Ten years ago—absolute lifetimes ago—no one wanted a landlord. Back then, I owned a house in West Shokan, N.Y., and kept an apartment in New York City, where I had a strong distrust of my landlord even though he was fair and decent. But the landlord was The Man, and homeownership was independence. At that time, we were buying our own homes not only because we could, and because lenders were practically giving away houses, but also because we felt we should. We were raised as Americans to believe that we ought to own a home, but now we’re raising our children to believe that homeownership is risky, even foolish.
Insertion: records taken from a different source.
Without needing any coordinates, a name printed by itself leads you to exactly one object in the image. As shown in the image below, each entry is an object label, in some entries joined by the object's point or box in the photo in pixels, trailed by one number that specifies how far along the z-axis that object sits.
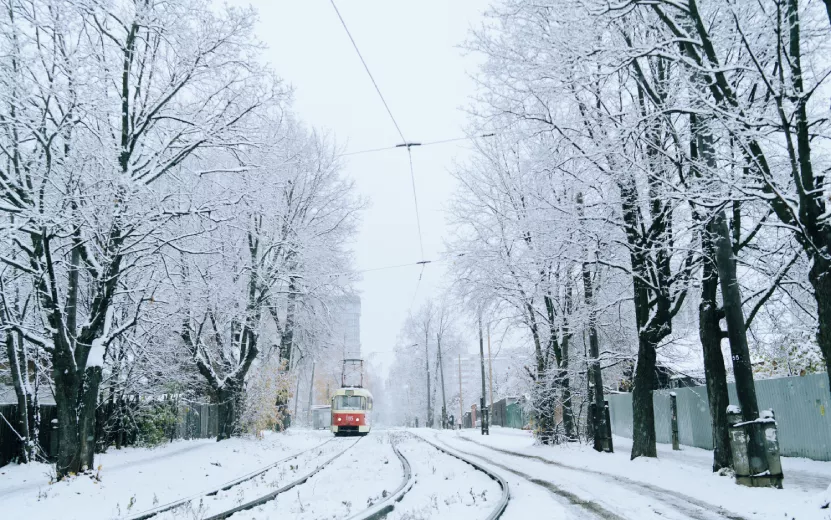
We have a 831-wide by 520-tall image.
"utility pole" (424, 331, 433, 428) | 59.95
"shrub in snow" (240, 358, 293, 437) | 23.45
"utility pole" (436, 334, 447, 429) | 52.03
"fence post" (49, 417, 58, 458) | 13.73
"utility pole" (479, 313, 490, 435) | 34.84
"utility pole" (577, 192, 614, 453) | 16.22
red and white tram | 38.06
We’ve since watched the property bubble burst far and wide, especially in the United States, where it blew up biggest and fastest. My doomsday forecast came in a column I penned for Adweek in 2008, in which I said we were then in the throes of not just a subprime crisis, but a scarier prime crisis. Borrowers with good credit and 30-year fixed mortgages—and even people who owned their homes outright—were starting to feel an uncomfortable pinch. But the prime component surfaced because suddenly those of us who had put 15 percent or 20 percent down and paid our bills monthly still felt deeply strained because we suddenly had negative equity, a brand-new phenomenon that was a nightmare in the making for anyone who had counted on home equity to fund college educations, care for extended family or even survive a divorce.
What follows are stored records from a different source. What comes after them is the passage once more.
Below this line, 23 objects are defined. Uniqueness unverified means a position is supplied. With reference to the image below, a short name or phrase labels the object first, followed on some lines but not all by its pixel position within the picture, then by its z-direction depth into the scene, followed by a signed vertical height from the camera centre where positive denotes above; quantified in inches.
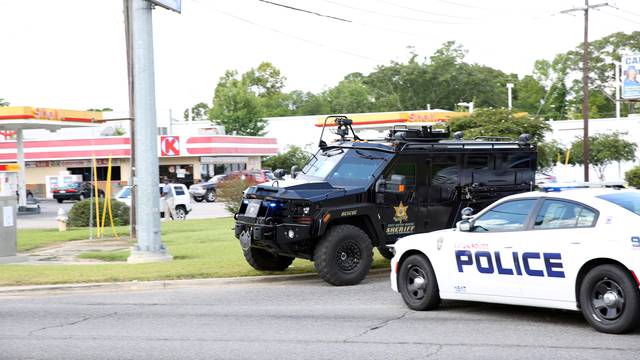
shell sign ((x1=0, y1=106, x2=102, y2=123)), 1676.9 +105.8
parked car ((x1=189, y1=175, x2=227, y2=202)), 2052.2 -77.1
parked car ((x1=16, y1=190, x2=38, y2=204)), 1922.0 -88.0
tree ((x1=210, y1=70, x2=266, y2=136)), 3088.1 +187.2
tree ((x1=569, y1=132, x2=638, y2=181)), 2005.4 +11.5
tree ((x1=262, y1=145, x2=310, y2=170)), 2738.7 +1.7
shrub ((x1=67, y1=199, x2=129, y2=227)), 1146.7 -73.5
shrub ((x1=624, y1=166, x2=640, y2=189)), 1619.1 -46.6
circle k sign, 2362.2 +47.1
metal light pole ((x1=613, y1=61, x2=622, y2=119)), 3248.0 +342.4
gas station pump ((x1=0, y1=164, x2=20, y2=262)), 689.6 -53.1
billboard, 2348.7 +221.9
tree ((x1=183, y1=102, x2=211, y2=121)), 5285.4 +335.9
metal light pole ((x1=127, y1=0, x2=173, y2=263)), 658.2 +16.2
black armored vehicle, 509.4 -25.1
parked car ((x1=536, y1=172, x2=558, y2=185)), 1437.7 -38.7
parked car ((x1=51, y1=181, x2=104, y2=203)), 2145.7 -77.2
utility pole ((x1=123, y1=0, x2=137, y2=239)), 918.4 +88.8
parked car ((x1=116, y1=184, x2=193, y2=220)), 1312.7 -60.4
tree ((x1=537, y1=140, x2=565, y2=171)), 1091.3 +1.8
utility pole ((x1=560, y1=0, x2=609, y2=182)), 1553.9 +165.5
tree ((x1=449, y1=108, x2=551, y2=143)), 992.9 +40.0
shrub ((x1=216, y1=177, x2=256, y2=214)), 1197.1 -47.3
Our great American dream totally fraudulent? That hasn’t been easy to swallow. How we work, live and define home continues to shift in 2012—not only dashing our dream but also reframing the U.S. housing industry.
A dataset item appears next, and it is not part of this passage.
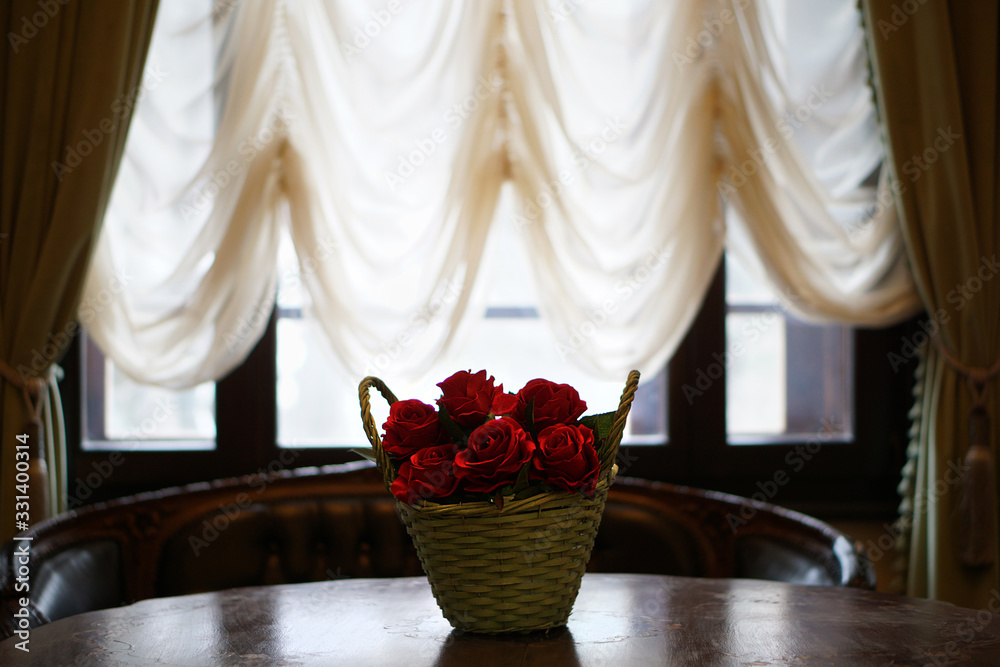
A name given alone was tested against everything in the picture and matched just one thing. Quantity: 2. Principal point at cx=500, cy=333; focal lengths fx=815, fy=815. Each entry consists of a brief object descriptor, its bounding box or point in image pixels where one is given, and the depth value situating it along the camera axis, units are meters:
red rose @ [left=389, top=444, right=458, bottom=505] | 0.95
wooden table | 0.99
Even as the Obama administration encourages mortgage lenders to refinance loans at lower rates and policymakers introduce plans such as the Home Affordable Modification Program and the Home Affordable Refinance Program, the percentage of people who own their home dropped from 69.2 percent in late 2004 to a 13-year low of 65.9 percent in mid-2011. The percentage of empty rental properties fell to 9.8 percent in third quarter 2011, from 10.3 percent a year earlier.
But the grass isn’t necessarily greener in a rented yard. Renting became so appealing so fast last year that rental costs rose 2.4 percent in 2011, compared with an increase of just 0.6 percent in 2010. And as demand for apartments, townhouses and other rental properties grows ever higher than the supply, a new report from the Center for Housing Policy shows that rising rental costs have created a brand-new housing burden, as about one in four Americans in working households sends more than half their income to their rent or mortgage, in addition to utilities. (Housing costs are generally considered to be affordable at 30 percent or less of income.)
Especially as the economy improves, more jobs are created and new households formed, look to the demand for rent to continue to rise. Americans have enough to worry about—like finding and keeping a job, and dealing with health concerns because of all their worries—that the liquidity and value of a home and even qualifying for a loan will move to the bottom of their list of concerns.
As I told gatherings of the National Association of Realtors, the Houston and Texas apartment associations and the California Association of Realtors Young Professionals Network in recent years—even though it might have been the last thing they wanted to hear—we’ve got a new, but not necessarily improved, American dream: signing a lease.